- [Requirement]: Return exactly the lines of the entries, from the one with "Mamdani, Obama i ‘ri’ dhe çfarë e" to the last.

- [Input data]:

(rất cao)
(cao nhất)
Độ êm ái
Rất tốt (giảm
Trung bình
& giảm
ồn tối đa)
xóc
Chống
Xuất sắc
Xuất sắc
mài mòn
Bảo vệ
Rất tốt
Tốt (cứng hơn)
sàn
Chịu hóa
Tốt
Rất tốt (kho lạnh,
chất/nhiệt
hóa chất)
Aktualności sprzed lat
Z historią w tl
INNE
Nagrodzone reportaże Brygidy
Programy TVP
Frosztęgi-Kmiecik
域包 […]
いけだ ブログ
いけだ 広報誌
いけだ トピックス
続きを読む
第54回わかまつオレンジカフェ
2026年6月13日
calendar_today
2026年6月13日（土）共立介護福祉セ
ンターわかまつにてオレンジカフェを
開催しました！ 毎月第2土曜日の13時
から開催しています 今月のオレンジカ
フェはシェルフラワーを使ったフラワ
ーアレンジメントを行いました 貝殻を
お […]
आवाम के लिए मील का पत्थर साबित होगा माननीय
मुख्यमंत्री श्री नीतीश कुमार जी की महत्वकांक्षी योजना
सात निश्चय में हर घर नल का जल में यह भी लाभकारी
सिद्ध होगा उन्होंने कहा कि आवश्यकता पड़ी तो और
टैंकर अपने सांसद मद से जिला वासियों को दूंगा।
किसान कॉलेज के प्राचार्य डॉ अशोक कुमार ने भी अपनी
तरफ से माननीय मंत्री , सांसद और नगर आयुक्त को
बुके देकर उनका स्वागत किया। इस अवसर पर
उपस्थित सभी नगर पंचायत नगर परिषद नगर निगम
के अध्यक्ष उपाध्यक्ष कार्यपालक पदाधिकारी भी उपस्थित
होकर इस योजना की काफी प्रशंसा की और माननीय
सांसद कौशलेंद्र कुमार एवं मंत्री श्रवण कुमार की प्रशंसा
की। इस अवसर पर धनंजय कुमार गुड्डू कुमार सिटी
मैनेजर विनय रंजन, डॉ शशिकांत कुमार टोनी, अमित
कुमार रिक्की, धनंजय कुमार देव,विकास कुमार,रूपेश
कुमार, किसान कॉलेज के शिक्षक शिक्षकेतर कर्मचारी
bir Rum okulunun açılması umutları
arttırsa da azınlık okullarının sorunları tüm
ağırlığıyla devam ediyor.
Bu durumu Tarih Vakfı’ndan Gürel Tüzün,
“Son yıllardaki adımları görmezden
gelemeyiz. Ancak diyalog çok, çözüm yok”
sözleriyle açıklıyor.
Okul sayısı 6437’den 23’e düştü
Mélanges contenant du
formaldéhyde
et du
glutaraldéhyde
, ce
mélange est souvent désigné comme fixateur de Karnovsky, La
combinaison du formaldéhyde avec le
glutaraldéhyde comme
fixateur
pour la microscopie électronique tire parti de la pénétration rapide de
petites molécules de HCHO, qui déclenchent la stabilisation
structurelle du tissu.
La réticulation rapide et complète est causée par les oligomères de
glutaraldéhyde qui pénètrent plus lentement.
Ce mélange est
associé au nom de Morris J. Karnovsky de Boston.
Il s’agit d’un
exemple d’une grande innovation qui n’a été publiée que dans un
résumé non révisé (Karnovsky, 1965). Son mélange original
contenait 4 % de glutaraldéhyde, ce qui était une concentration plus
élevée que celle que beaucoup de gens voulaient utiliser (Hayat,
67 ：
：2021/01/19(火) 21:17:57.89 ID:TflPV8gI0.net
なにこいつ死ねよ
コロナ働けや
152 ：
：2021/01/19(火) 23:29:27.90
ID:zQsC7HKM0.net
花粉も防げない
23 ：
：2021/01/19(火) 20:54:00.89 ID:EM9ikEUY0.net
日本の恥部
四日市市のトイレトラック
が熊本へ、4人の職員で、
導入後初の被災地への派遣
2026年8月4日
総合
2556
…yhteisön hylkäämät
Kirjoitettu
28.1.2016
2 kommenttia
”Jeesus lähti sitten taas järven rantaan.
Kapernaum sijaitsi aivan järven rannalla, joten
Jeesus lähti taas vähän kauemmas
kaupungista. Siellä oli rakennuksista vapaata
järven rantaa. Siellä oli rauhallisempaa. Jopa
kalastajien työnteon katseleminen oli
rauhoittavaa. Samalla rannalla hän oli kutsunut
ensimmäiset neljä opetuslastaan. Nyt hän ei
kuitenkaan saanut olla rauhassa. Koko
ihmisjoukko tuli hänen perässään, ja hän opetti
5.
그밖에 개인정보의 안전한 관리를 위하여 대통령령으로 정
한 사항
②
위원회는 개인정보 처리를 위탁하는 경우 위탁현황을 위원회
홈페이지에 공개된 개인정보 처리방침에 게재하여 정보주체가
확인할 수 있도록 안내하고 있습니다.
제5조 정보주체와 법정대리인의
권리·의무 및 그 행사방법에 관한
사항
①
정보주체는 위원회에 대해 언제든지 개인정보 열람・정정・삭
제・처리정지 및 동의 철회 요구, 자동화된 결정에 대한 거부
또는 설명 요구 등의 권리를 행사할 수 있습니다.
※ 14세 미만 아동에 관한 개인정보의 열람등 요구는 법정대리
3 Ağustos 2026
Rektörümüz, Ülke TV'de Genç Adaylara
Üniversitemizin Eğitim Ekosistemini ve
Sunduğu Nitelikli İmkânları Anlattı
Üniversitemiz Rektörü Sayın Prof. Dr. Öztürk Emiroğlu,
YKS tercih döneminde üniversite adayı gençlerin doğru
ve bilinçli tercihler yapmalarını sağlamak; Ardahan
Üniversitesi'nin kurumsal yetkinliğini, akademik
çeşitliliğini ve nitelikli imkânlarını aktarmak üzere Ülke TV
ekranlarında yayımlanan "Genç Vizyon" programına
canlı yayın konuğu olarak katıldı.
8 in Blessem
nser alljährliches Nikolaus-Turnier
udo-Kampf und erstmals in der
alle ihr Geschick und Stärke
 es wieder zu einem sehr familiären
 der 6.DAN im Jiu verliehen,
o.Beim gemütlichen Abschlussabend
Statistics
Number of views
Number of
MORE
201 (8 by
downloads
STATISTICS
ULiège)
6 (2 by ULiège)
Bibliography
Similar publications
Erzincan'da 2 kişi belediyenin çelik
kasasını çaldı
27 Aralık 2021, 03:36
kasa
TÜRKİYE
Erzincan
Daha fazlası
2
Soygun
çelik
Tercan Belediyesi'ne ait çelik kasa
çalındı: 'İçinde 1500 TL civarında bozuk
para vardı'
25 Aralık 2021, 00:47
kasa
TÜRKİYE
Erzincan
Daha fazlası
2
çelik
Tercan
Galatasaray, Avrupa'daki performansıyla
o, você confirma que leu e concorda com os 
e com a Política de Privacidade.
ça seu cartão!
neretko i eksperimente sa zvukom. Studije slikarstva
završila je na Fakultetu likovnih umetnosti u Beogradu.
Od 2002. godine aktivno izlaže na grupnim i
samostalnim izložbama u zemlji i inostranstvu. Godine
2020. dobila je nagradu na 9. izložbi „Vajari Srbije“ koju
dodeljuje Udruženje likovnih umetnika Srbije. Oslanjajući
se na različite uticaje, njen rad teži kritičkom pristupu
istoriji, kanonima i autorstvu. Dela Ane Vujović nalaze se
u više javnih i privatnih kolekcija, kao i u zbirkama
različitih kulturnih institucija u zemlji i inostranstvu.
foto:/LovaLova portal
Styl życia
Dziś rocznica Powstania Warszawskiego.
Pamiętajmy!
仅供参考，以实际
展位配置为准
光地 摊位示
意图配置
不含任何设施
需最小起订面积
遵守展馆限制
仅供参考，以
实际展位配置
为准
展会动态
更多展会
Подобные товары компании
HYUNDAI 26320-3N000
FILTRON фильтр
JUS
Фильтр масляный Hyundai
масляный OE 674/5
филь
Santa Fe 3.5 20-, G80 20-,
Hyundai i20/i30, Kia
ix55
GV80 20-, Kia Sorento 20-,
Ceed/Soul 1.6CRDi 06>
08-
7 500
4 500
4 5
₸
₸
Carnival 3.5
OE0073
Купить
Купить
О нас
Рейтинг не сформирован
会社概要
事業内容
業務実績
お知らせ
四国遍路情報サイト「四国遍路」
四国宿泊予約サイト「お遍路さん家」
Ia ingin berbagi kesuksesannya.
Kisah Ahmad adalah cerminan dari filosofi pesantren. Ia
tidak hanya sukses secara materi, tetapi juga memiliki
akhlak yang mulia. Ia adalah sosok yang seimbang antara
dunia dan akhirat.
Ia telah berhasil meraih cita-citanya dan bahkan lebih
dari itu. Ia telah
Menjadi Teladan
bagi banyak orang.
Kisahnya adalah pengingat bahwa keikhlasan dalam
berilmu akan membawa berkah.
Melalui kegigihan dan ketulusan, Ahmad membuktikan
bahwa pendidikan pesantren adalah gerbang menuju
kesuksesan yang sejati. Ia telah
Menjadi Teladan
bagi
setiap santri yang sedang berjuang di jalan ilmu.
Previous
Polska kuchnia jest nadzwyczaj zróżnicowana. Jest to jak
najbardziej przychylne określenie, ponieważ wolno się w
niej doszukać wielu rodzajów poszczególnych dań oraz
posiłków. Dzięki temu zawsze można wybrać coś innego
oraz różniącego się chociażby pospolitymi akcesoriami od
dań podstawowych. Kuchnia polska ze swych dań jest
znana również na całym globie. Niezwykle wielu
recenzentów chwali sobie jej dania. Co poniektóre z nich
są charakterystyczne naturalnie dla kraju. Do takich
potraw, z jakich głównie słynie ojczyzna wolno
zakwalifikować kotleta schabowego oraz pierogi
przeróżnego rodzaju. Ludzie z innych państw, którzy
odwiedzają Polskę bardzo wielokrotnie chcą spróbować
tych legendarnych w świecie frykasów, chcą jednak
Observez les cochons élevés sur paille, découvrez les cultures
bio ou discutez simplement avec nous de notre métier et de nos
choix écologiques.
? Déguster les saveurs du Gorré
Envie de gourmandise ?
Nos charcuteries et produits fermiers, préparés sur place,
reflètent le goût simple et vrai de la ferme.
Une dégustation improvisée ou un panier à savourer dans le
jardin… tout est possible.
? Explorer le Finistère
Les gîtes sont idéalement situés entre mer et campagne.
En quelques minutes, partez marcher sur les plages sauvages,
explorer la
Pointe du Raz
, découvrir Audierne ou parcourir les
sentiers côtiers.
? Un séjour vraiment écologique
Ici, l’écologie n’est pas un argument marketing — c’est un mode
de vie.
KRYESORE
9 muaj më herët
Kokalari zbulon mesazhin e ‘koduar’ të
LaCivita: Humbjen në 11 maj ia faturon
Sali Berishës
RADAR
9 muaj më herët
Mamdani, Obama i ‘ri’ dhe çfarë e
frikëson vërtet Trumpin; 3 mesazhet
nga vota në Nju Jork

- [Solution for this exercise]:
Mamdani, Obama i ‘ri’ dhe çfarë e
frikëson vërtet Trumpin; 3 mesazhet
nga vota në Nju Jork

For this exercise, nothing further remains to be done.